> **Prompt**
Quote every line of the entries below word for word, leaving out the pictures.

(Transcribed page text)
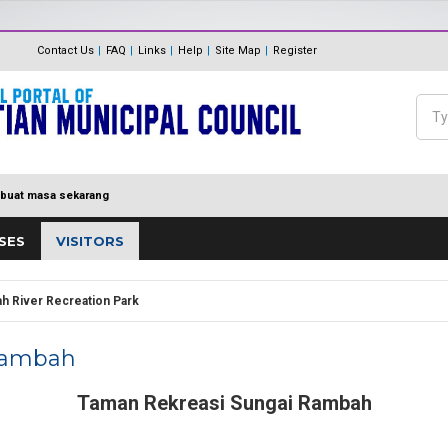
The Internal Audit Unit
Unit One Stop Centre (OSC)
Contact Us
FAQ
Links
Help
Site Map
Register
Panduan Eksa
MDP MENUJU EKSA
Feedback
Polisi Pengurusan hadiah, T
Sea
Directory
keraian
Se
buat masa sekarang
SES
VISITORS
h River Recreation Park
Rambah
Taman Rekreasi Sungai Rambah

> **Output of the exercise**
The Internal Audit Unit
Unit One Stop Centre (OSC)
Contact Us
FAQ
Links
Help
Site Map
Register
Panduan Eksa
MDP MENUJU EKSA
Feedback
Polisi Pengurusan hadiah, T
Sea
Directory
keraian
Se
buat masa sekarang
SES
VISITORS
h River Recreation Park
Rambah
Taman Rekreasi Sungai Rambah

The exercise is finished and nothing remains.